On the first day of expanded rosters, the Nationals, as expected, made only a handful of moves. They called up starter John Lannan, outfielder Eury Perez and catcher Sandy Leon, and activated Mark DeRosa from the disabled list. It wasn’t a slew of a new faces and that’s by design.
“We have what we need here without any reinforcements,” Nationals Manager Davey Johnson said. “This gives some other guys some big league time, some big league experience. It gives them a chance to get them in games. But I’m not worried about getting them in games and getting playing time.”

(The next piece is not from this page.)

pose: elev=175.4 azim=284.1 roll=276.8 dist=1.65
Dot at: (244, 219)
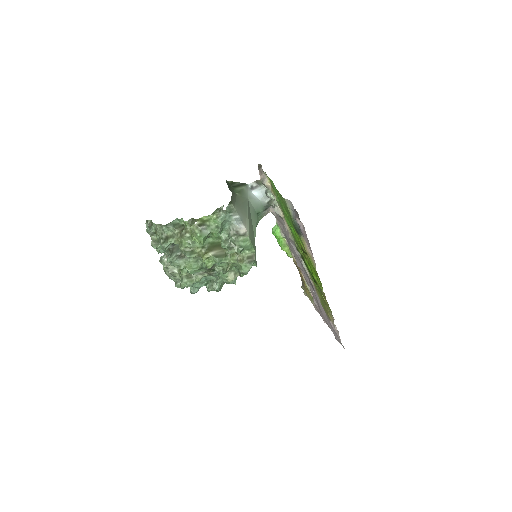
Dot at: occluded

Lannan, 27, will move to the bullpen before later taking Stephen Strasburg’s spot in the rotation when he is soon shutdown. For now, Johnson will try to keep him on his regular schedule and have him throw a bullpen session on Sunday and pitch out of the bullpen in the meantime.
Perez, a 22 year-old speedster from Class AAA Syracuse, will be used sparingly to pinch-hit, leadoff an inning in a double switch, maybe play center field, Johnson said. (He would take over starter Edwin Jackson’s secondary role as the team’s de facto pinch runner.) Leon, 23, who played in 10 games for the Nationals this season, will serve as the Nationals third catcher. “That always gives you another bat,” Johnson said. “And catchers that are playing, gives him a chance to pinch-hit.”
Johnson wants to keep his regular players fresh so, beyond Lannan, the September call-ups may see limited playing time. (An upcoming second wave of call-ups would likely include Corey Brown and reliever Christian Garcia.) In years past, the Nationals were able to evaluate the reinforcements with significant playing time. But deep in the pennant race, the situation is different.
In fact, it may be a factor more for their remaining opponents, such as the Chicago Cubs, Milwaukee Brewers or Miami Marlins, who are deeper out of playoff contention. The Nationals will be facing players they know little about and have the added motivation of trying to earn playing time. In essence, the Nationals may be facing the top minor league prospects of other teams.
“Last year for us, I got to pitch [Brad] Peacock and [Tommy] Milone,” Johnson said. “[Lombardozzi] got to play. It’s good for the organization, good for evaluating. I mean, there are some negatives. You go in to play a club like Chicago. They’ll be running them out of the woodwork and you don’t really know who they are. Sometimes those game can be a little tougher.”